Earlier in the course we cited claims that young people today are experiencing an increase in mental health problems. What is certainly clear is that there has been an increasing concern in the media and elsewhere about young people's mental health, resulting in a range of reports and initiatives.
But how are we to view young people's experience of mental health difficulties? Should they be seen as a part of ‘normal’ adolescent development, or as a cause for concern? Is vulnerability to emotional distress a universal experience, or are certain groups of young people more at risk?
Activity 4 Adolescence and mental health
Read the following extract from the website of YoungMinds, a national charity that works to improve the mental health of children and young people. How is young people's mental health presented here?
The period of late adolescence going into young adulthood is of crucial developmental importance. Major decisions affecting personal relationships, independent living, family and working life are made during this period. This transitional stage gives young people the opportunity to change direction and outlook. Socio-biological research suggests that there is a critical period extending into early adult life for the formation of self-image and social and reasoning skills.
Peer relationships appear to be more important than those with parents and other adults. It can be difficult both for young people and their parents to adjust during this period of separating. Where these adjustments are not made, mental health problems can arise, such as eating problems and depression. More than 10% of young people in this age range will experience a mental health disorder and will need skilled help. Many others will go though difficult and upsetting times which they will survive with the support of family and friends. A small minority of young people will begin to experience the first symptoms of psychosis, and these may be on-going.
This extract presents a certain level of mental and emotional distress as part of the normal experience of growing up. Behind this assumption lies a developmental model which views adolescence as a time of inevitable ‘storm and stress’ in the transition from childhood to adulthood and the formation of adult identities. However, the extract also suggests that a substantial minority of young people experience what it calls a mental health ‘disorder’ for which professional help is needed. Finally, the extract suggests that a much smaller minority will experience ‘the first symptoms of psychosis’ during adolescence.
Clearly, debates about what constitutes a mental health ‘problem’, ‘difficulty’, ‘illness’ or ‘disorder’ cannot easily be resolved, and a critical perspective on young people's wellbeing will emphasise that definitions change over time and vary between social groups. However, such a perspective would not deny the very real distress experienced by many young people, whatever its complex origins. At the same time, a critical approach does not view mental health difficulties as a universal experience. Instead, it aims to explore the ways in which social and contextual factors contribute to the experience of particular groups of young people.
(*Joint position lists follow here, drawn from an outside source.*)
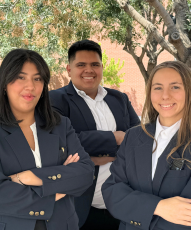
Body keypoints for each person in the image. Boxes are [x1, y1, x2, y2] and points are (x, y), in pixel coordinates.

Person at [0, 49, 95, 230]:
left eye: (37, 78)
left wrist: (30, 177)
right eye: (21, 77)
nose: (31, 86)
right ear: (4, 83)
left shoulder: (60, 124)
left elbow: (85, 173)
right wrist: (56, 187)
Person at [102, 61, 191, 230]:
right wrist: (159, 207)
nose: (165, 95)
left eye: (175, 87)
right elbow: (112, 193)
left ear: (189, 92)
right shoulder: (133, 136)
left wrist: (135, 209)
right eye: (158, 87)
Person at [49, 40, 140, 230]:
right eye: (81, 65)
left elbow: (138, 138)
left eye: (94, 64)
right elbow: (62, 141)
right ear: (68, 69)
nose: (88, 70)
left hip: (121, 203)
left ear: (101, 67)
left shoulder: (119, 98)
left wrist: (94, 153)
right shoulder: (55, 99)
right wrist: (115, 138)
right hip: (80, 207)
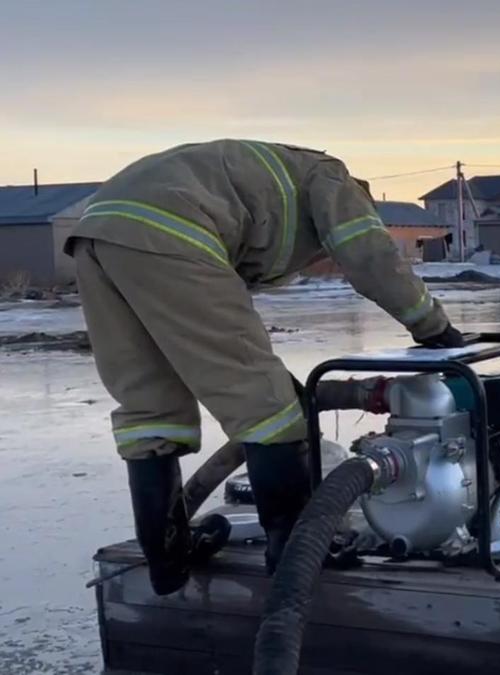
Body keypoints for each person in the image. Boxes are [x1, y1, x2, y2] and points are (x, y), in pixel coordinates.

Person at [67, 140, 463, 595]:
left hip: (97, 234)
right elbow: (370, 256)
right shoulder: (335, 181)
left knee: (149, 405)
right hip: (172, 229)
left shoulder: (265, 182)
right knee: (269, 407)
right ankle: (297, 554)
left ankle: (167, 559)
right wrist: (434, 329)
Some commentators have seen the rising concern about young people's mental and emotional health as a mainly middle class issue. From this perspective, the moral panic about obesity and physical health problems is directed mainly at the ‘unhealthy’ habits and behaviour of working class young people. At the same time, concerns about mental health are seen to be focused on the stresses and strains of high-performing middle class teenagers under pressure to succeed in education and employment.
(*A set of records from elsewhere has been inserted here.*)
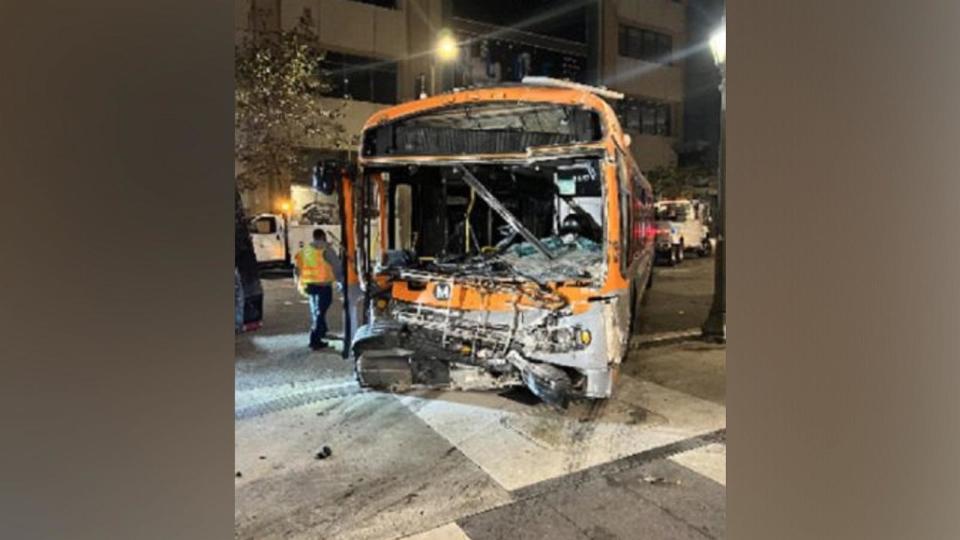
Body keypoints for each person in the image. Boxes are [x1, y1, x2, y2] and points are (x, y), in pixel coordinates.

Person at [293, 229, 343, 350]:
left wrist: (299, 284)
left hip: (309, 286)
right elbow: (337, 266)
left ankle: (322, 331)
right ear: (323, 237)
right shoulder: (326, 250)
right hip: (323, 286)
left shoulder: (305, 251)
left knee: (316, 310)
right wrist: (342, 281)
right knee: (320, 313)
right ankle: (314, 340)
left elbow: (296, 269)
However, the research evidence would appear to contradict this easy stereotype, with a young person's chance of experiencing mental health problems significantly increased by the experience of social disadvantage. Class and social exclusion are, in fact, important factors in young people's vulnerability to mental health problems, and in their capacity to cope with them:
Research has suggested that the chances of developing into a mentally healthy, emotionally stable, coping adult are seriously impaired by social adversity, poor parenting, low intelligence, poor achievement, impoverished social networks and threatening life events. Indeed these risk factors themselves expose children to more adverse life events.
(Mental Health Foundation, 1999)
As our discussion of eating disorders in Section 2 demonstrated, young people's health and wellbeing are shaped in significant ways by social divisions such as class and gender. In the remainder of this section we look in detail at some of the factors that have an impact on young people's mental wellbeing and create diverse and unequal experiences. We will focus in particular on issues of gender and ethnicity.